At the time of the violation, the Windham car wash and another Auto Shine in Topsham were both owned by John Chase, a prominent real estate developer who was a retired Westbrook Police Department detective. Chase died in 2022.
According to the proposed consent agreement – which is still subject to public comment before going to the Board of Environmental Protection for review – the DEP is willing to suspend all but $56,000 of the fine if Auto Shine follows the state’s corrective action plan.
“The facility is operating and being maintained in accordance with its permits and in compliance with applicable wastewater and stormwater requirements,” according to an emailed response from attorney David Van Slyke, who works for the Portland law firm Preti Flaherty and represents Auto Shine.
No one at Sun Tan City, which operates 11 salons in Maine and 250 across the country, nor Glow Brands, its parent company, returned calls or emails about the more than $100,000 in cleanup costs and fines connected to the illegal disposal of spent and broken tanning bed lamps.
According to a proposed consent agreement, the Maine salons were sending their broken or spent tanning bed lamps to be illegally stored in the basement of an Augusta apartment building in the same complex of interconnected buildings that houses the office of a chain co-owner, Dennis Guerrette.
The state was tipped off in July 2019 by a city code enforcement officer who responded to a complaint of a large amount of broken and spent lamps – which are considered hazardous waste because they contain mercury – piling up in the basement of the building the Guerrette family had redeveloped in 2014.
State records show the local chain of franchised Sun Tan City salons, doing business as STC New England LLC, was supposed to be storing the spent lamps in a unit in Chelsea at Capital Area Self Storage, a facility owned by salon chain co-owners Glenn and William Guerrette.
During the investigation, DEP inspectors found broken lamps in a roll-off dumpster located near the Augusta apartment building that did not belong to Sun Tan City, indicating the owners had been throwing at least some lamps into the trash.

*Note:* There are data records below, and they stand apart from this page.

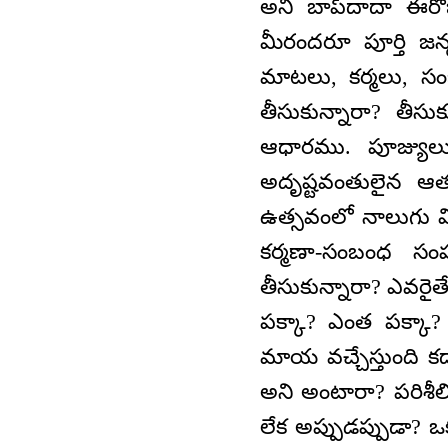
అని బాప్‌దాదా ఈర
మీరందరూ పూర్తి జన్
మాటలు, కర్మలు, సంబ
తీసుకున్నారా? తీసుక
ఆధారము. పూజ్యులుగా
అదృష్టవంతులైన ఆ
ఉత్సవంలో నాలుగు వి
కర్మణా-సంబంధ సంపర
తీసుకున్నారా? ఎవరైతే 
పక్కా? ఎంత పక్కా?
మాయ వచ్చేస్తుంది క
అని అంటారా? పరిశీలిం
లేక అప్పుడప్పుడా? ఒ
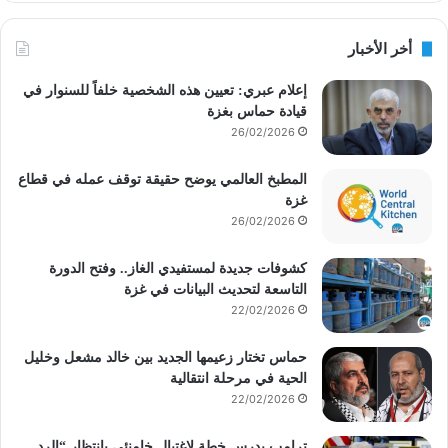
أخر الأخبار
إعلام عبري: تعيين هذه الشخصية خلفاً للسنوار في
قيادة حماس بغزة
26/02/2026
المطبخ العالمي يوضح حقيقة توقف عمله في قطاع
غزة
26/02/2026
كشوفات جديدة لمستفيدي الغاز.. وفتح الدورة
التاسعة لتحديث البيانات في غزة
22/02/2026
حماس تختار زعيمها الجديد بين خالد مشعل وخليل
الحية في مرحلة انتقالية
22/02/2026
ترامب يدرس خطة لاغتيال خامنئي بانتظار “الرد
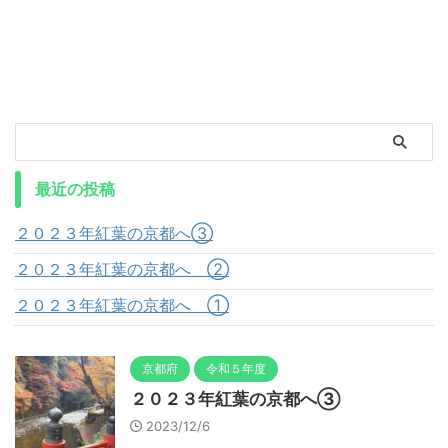
最近の投稿
２０２３年紅葉の京都へ③
２０２３年紅葉の京都へ ②
２０２３年紅葉の京都へ ①
京都府
令和５年度
２０２３年紅葉の京都へ③
2023/12/6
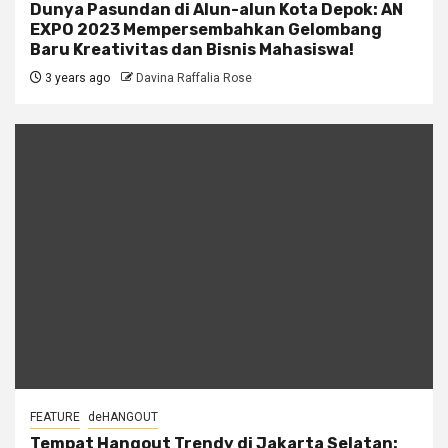
Dunya Pasundan di Alun-alun Kota Depok: AN
EXPO 2023 Mempersembahkan Gelombang
Baru Kreativitas dan Bisnis Mahasiswa!
3 years ago
Davina Raffalia Rose
FEATURE
deHANGOUT
Tempat Hangout Trendy di Jakarta Selatan:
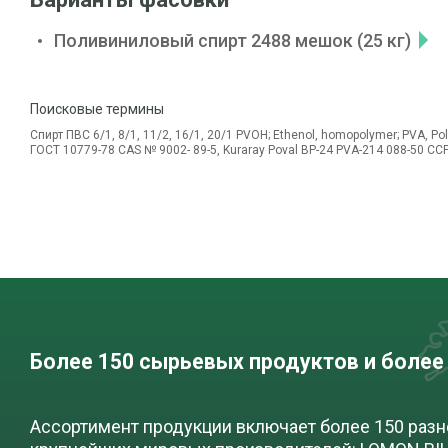
Поливиниловый спирт 2488 мешок (25 кг)
Поисковые термины
Спирт ПВС 6/1, 8/1, 11/2, 16/1, 20/1 PVOH; Ethenol, homopolymer; PVA, Pol
ГОСТ 10779-78 CAS № 9002- 89-5, Kuraray Poval BP-24 PVA-214 088-50 CCP
Более 150 сырьевых продуктов и более
Ассортимент продукции включает более 150 раз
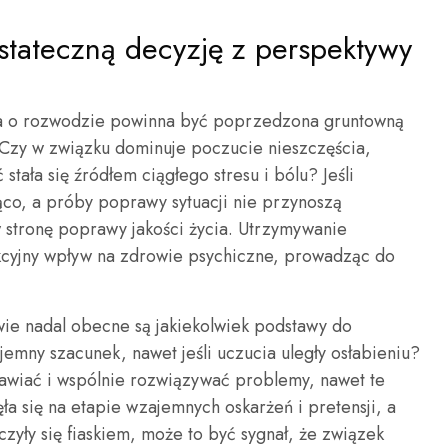
stateczną decyzję z perspektywy
ja o rozwodzie powinna być poprzedzona gruntowną
 Czy w związku dominuje poczucie nieszczęścia,
stała się źródłem ciągłego stresu i bólu? Jeśli
co, a próby poprawy sytuacji nie przynoszą
 stronę poprawy jakości życia. Utrzymywanie
cyjny wpływ na zdrowie psychiczne, prowadząc do
wie nadal obecne są jakiekolwiek podstawy do
jemny szacunek, nawet jeśli uczucia uległy osłabieniu?
mawiać i wspólnie rozwiązywać problemy, nawet te
ła się na etapie wzajemnych oskarżeń i pretensji, a
zyły się fiaskiem, może to być sygnał, że związek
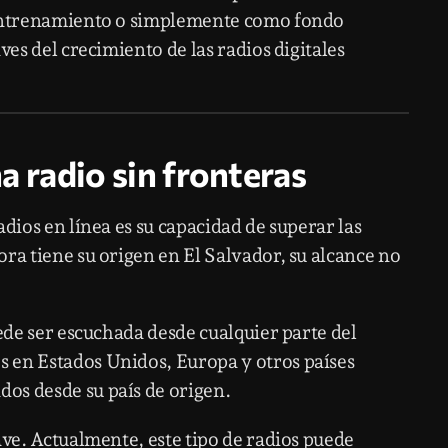
, entrenamiento o simplemente como fondo
ves del crecimiento de las radios digitales
una radio sin fronteras
adios en línea es su capacidad de superar las
ra tiene su origen en El Salvador, su alcance no
uede ser escuchada desde cualquier parte del
 en Estados Unidos, Europa y otros países
os desde su país de origen.
ave. Actualmente, este tipo de radios puede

By law, they are supposed to go into a hazardous waste landfill.
Cory Sterling, the owner of the Vehicle Werks Garage in South Portland, may have to pay more than $50,000 to cover the state’s cost of cleaning up a spill of about 7,500 gallons of oily water and debris that closed Willard Beach for four days in August 2021.
According to the proposed consent order, Sterling was pressure washing the inside of the Cottage Road garage where he was planning to open an auto repair building when oily fluids began to back up and then overflow a collection pit in the garage bay floor.
Sterling was trying to use detergent and absorbent materials to mop up the oily liquid that was spilling out of the garage, into the parking lot and down the storm drain when the South Portland Fire Department showed up after receiving complaints from beachgoers and residents.
Beachgoers complained about burning sensations when swimming and residents reported the strong smell of oil. The storm drain at Sterling’s garage – which for years had operated as Hill’s Service Station – eventually discharges through a pipe outfall at Willard Beach, about a half mile away.
The 4-acre, crescent-shaped beach stretches from Southern Maine Community College to Fisherman’s Point. The storm drain outfall pipe juts from the sand at the center of the beach, near the main entrance, bathhouse, snack bar and playground.
Emails and phone calls to the garage were not returned Wednesday.
Franklin Memorial Hospital in Farmington has agreed to pay $20,000 in fines for improperly storing hazardous waste, including overcrowded storage rooms and improperly labeled containers, and failing to conduct weekly inspections, train its employees or keep a waste log, state records show.